Qatar is tendering crude for loading outside the Strait of Hormuz in July and August, in what trade sources tell Reuters is likely the first Qatari crude offering to buyers since the Iran war began on February 28. State-owned QatarEnergy has issued a tender closing June 29, offering Marine Qatar, Marine Land, and al-Shaheen crude grades via ship-to-ship (STS) transfers between Fujairah in the United Arab Emirates and Sohar in Oman.

The decision to conduct STS transfers outside the Strait of Hormuz reflects the acute disruption to energy supply chains caused by the war. The Strait normally handles about a fifth of global oil consumption; Qatar's shift to alternative loading zones signals a strategic pivot to bypass chokepoint risks.
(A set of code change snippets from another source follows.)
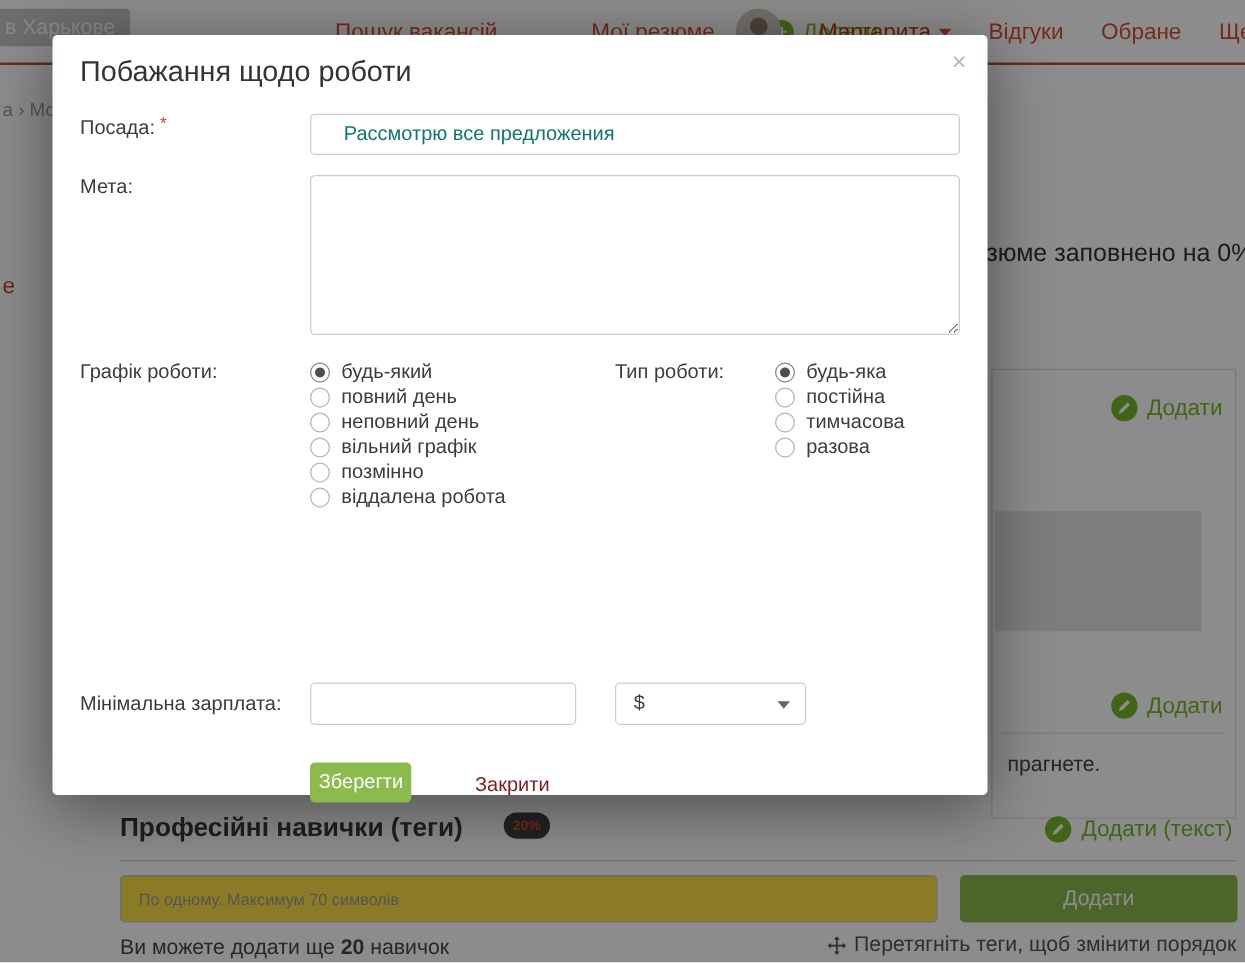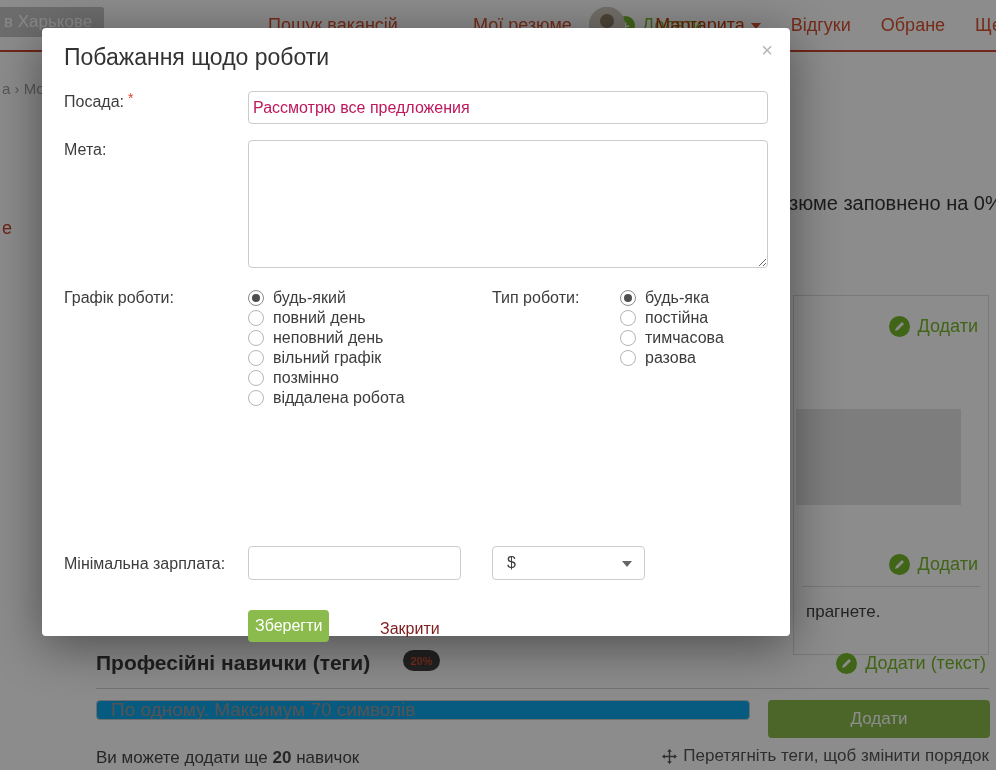--- a/index.html
+++ b/index.html
@@ -73,7 +73,7 @@
   .f-label { position:absolute; left:22px; font-size:16px; color:#3c3c3c; white-space:nowrap; }
   .req { color:#e0402a; font-size:14px; vertical-align:4px; margin-left:4px; }
   .position-input { position:absolute; left:206px; top:63px; width:520px; height:33px;
-    border:1px solid #ccc; border-radius:4px; padding:0 4px; font-size:16px; color:#be185d;
+    border:1px solid #ccc; border-radius:4px; padding:0 26px; font-size:16px; color:#0f766e;
     font-family:"Liberation Sans",sans-serif; }
   .goal-textarea { position:absolute; left:206px; top:112px; width:520px; height:128px;
     border:1px solid #ccc; border-radius:4px; padding:8px 13px; font-size:16px; color:#4a4a4a;

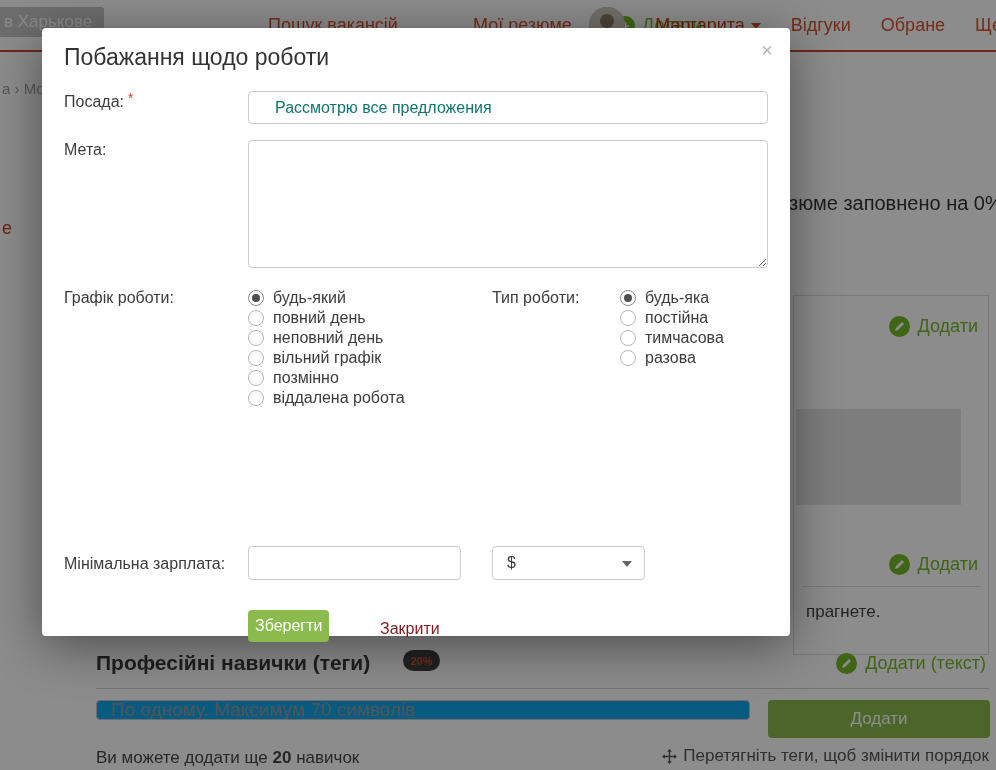--- a/index.html
+++ b/index.html
@@ -50,9 +50,9 @@
     display:flex; align-items:center; justify-content:center; }
   .skills-add-text { position:absolute; right:10px; top:653px; }
   .skills-divider { position:absolute; left:96px; right:7px; top:688px; border-top:1px solid #cfcfcf; }
-  .skills-input { position:absolute; left:96px; top:700px; width:654px; height:20px;
-    border:1px solid #c9c9c9; border-radius:4px; padding:0 14px; font-size:19px; color:#444;
-    font-family:"Liberation Sans",sans-serif; background:#0ea5e9; }
+  .skills-input { position:absolute; left:96px; top:700px; width:654px; height:38px;
+    border:1px solid #c9c9c9; border-radius:4px; padding:0 14px; font-size:13px; color:#444;
+    font-family:"Liberation Sans",sans-serif; background:#fde047; }
   .skills-input::placeholder { color:#9a9a9a; }
   .skills-add-btn { position:absolute; left:768px; top:700px; width:222px; height:38px;
     background:#8bbb4c; border:none; border-radius:4px; color:#fff; font-size:17px;

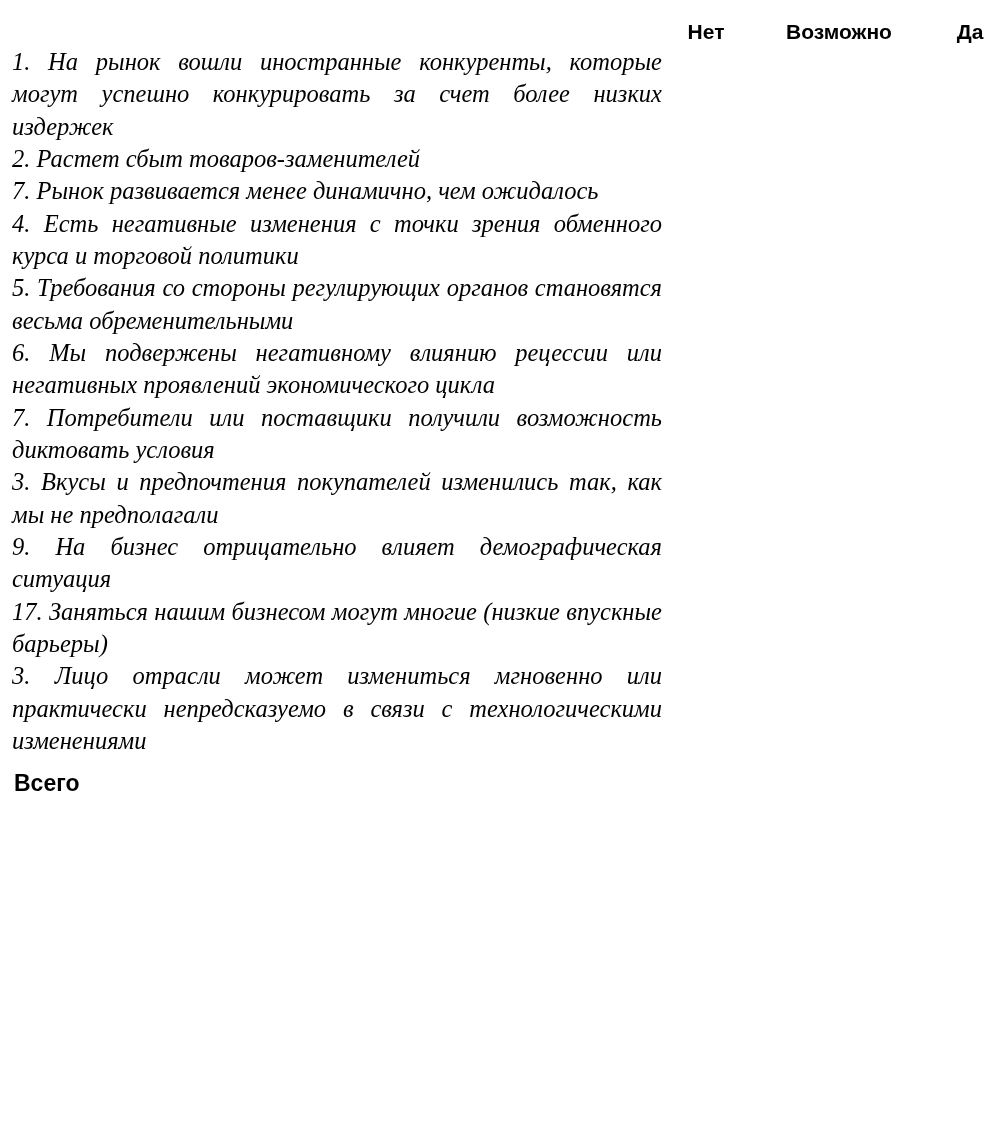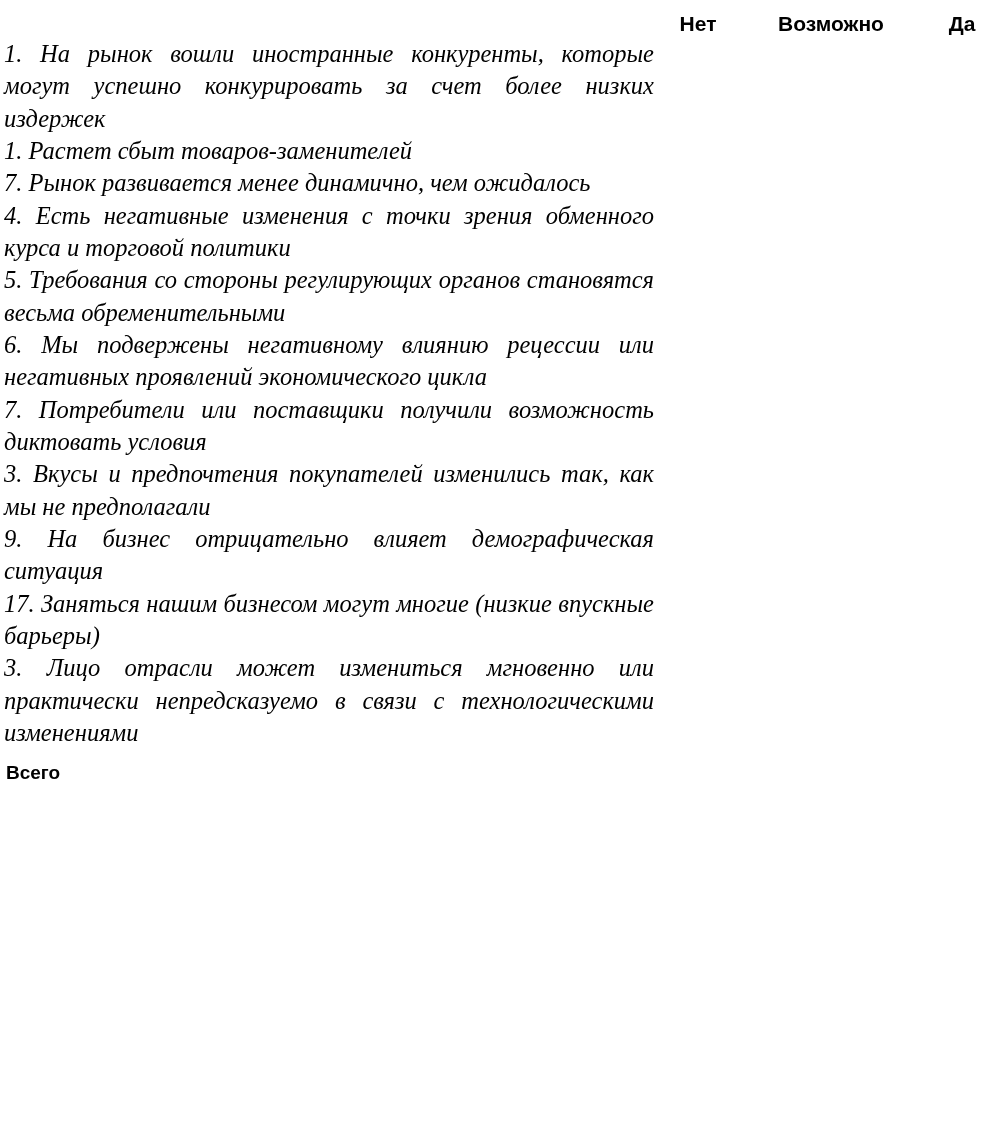--- a/index.html
+++ b/index.html
@@ -20,7 +20,7 @@
     position: relative;
     width: 914px;
     box-sizing: border-box;
-    padding: 4px;
+    padding: 12px;
   }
The tender volumes have not been disclosed, but the move is expected to test buyer appetite for Persian Gulf crude under wartime logistics.

This development reconfigures regional energy trade flows. By leveraging Fujairah and Sohar as transshipment hubs, Qatar avoids the war zone while maintaining export capacity. Industry analysts note that STS transfers introduce new costs and logistical complexities, which could narrow margins for Qatari crude relative to other grades.

Geopolitically, the tender underscores the war's impact on Gulf oil exports. Iran's February 28 offensive has forced producers to reroute cargoes and seek non-Iranian storage and loading facilities. The move also tests OPEC discipline, as Qatar's crude output remains steady despite regional instability. Buyers face heightened insurance and security costs for tanker operations in the region.

Counter-argument: Some traders question whether the STS scheme can sustain significant volumes over time, citing operational bottlenecks and higher insurance premiums that could erode Qatari crude's competitiveness. Additionally, the tender's success hinges on the war's trajectory; a de-escalation could quickly restore conventional Hormuz loadings.